How to complete this task -> Which lines below include "материалов"? Copy them all.
The input section start
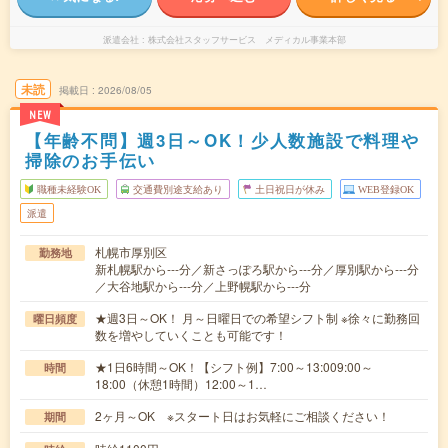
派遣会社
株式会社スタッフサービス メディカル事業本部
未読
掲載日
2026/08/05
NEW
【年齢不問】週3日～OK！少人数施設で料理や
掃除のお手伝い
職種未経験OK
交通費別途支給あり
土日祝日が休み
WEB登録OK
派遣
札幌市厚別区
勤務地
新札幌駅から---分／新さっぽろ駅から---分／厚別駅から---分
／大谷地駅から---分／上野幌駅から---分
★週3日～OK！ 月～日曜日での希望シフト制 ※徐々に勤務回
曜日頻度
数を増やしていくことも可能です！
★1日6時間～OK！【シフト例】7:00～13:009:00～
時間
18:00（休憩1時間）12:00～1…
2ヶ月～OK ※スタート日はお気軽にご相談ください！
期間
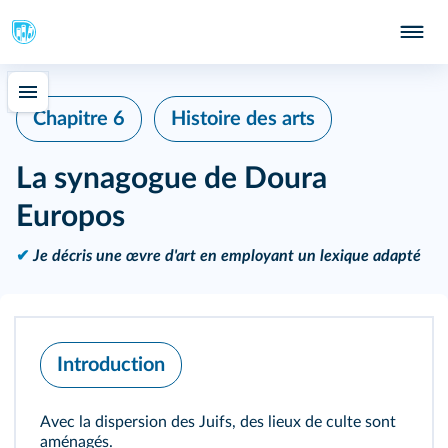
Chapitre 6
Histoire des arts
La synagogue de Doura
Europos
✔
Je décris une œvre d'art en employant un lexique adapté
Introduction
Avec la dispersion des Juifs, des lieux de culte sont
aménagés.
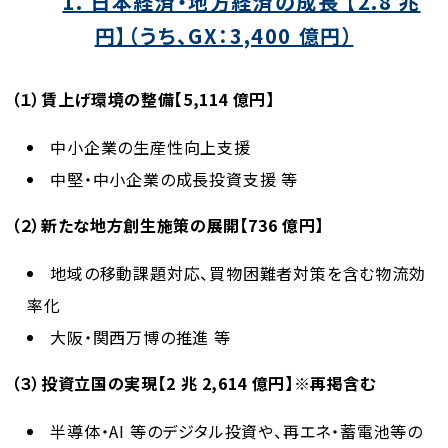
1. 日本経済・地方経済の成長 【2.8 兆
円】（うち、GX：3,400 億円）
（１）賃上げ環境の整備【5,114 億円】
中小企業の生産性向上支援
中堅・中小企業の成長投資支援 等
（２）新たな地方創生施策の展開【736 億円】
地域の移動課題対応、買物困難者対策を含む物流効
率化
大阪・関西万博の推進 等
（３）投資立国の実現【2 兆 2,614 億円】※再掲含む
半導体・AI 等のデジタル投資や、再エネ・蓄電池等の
The input section end
The input section start
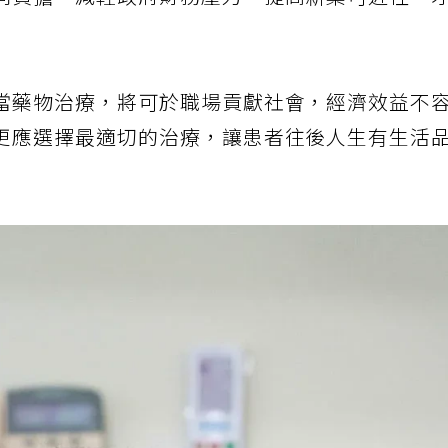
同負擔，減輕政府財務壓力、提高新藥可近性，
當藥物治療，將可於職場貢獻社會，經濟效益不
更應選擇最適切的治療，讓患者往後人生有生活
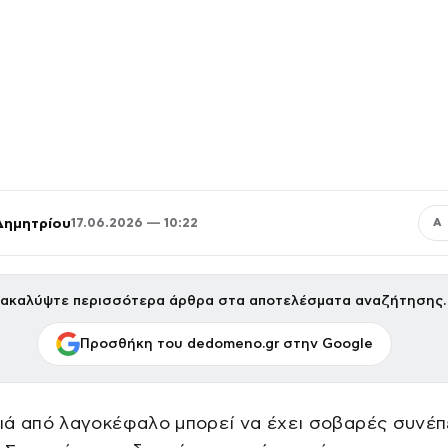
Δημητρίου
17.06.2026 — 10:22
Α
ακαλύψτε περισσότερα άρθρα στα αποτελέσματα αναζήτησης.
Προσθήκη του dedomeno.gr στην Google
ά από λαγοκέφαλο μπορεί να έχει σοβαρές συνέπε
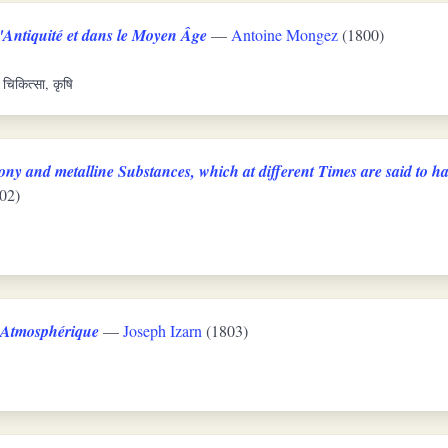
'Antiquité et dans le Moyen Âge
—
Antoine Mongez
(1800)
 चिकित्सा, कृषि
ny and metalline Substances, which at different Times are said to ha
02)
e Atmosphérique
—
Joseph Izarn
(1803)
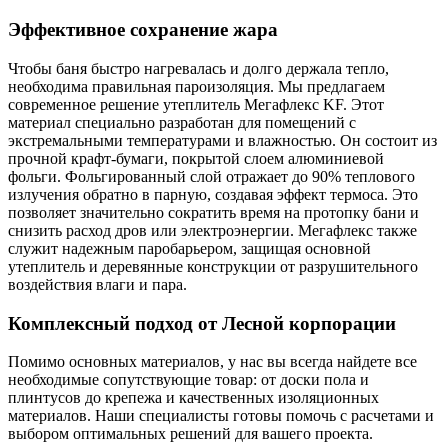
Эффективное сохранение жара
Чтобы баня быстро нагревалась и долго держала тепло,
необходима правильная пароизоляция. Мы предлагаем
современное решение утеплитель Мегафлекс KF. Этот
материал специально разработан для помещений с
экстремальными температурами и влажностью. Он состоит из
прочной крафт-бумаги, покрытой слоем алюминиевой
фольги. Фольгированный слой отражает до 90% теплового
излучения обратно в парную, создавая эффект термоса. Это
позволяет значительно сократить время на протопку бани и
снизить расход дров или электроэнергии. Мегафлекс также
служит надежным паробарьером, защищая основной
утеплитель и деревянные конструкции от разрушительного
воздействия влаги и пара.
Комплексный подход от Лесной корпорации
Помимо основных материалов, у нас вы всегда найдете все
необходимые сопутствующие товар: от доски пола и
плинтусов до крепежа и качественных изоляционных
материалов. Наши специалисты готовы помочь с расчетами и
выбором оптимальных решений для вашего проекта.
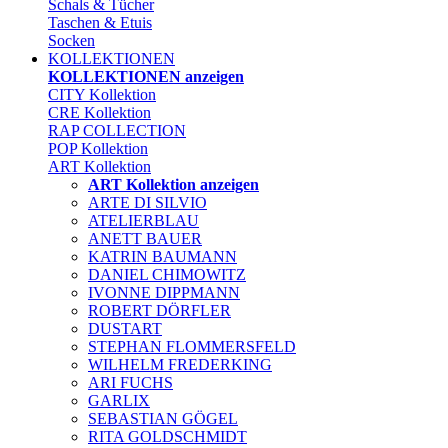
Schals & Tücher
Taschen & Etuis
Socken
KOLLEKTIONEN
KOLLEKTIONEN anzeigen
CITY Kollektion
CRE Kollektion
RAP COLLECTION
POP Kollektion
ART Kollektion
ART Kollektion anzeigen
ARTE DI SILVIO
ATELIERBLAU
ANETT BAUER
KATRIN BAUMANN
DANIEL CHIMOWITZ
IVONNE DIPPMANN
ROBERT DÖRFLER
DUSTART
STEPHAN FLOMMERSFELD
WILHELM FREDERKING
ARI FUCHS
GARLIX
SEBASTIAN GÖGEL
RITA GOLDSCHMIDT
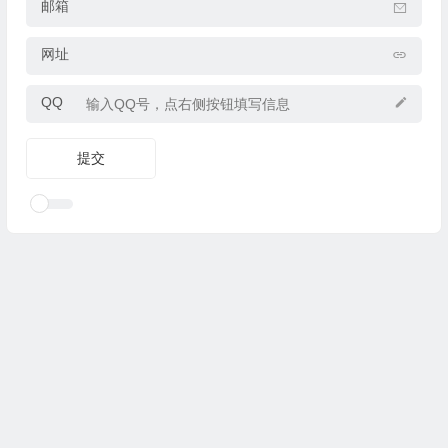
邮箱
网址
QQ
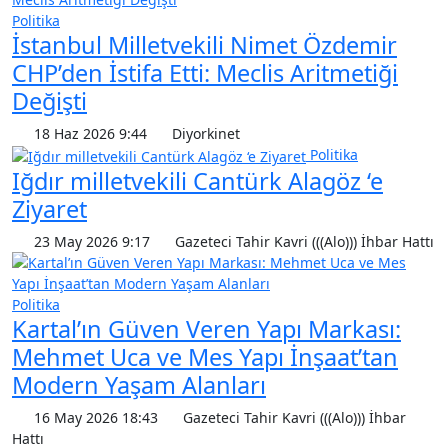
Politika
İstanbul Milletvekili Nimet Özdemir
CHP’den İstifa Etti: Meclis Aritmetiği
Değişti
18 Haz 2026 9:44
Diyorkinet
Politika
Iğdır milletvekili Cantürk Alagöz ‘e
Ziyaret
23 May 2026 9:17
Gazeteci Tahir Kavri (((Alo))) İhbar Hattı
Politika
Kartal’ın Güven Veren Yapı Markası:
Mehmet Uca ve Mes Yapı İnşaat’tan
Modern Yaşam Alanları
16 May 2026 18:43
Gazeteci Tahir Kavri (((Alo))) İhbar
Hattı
The input section end
Written answer ->
Помимо основных материалов, у нас вы всегда найдете все
материалов. Наши специалисты готовы помочь с расчетами и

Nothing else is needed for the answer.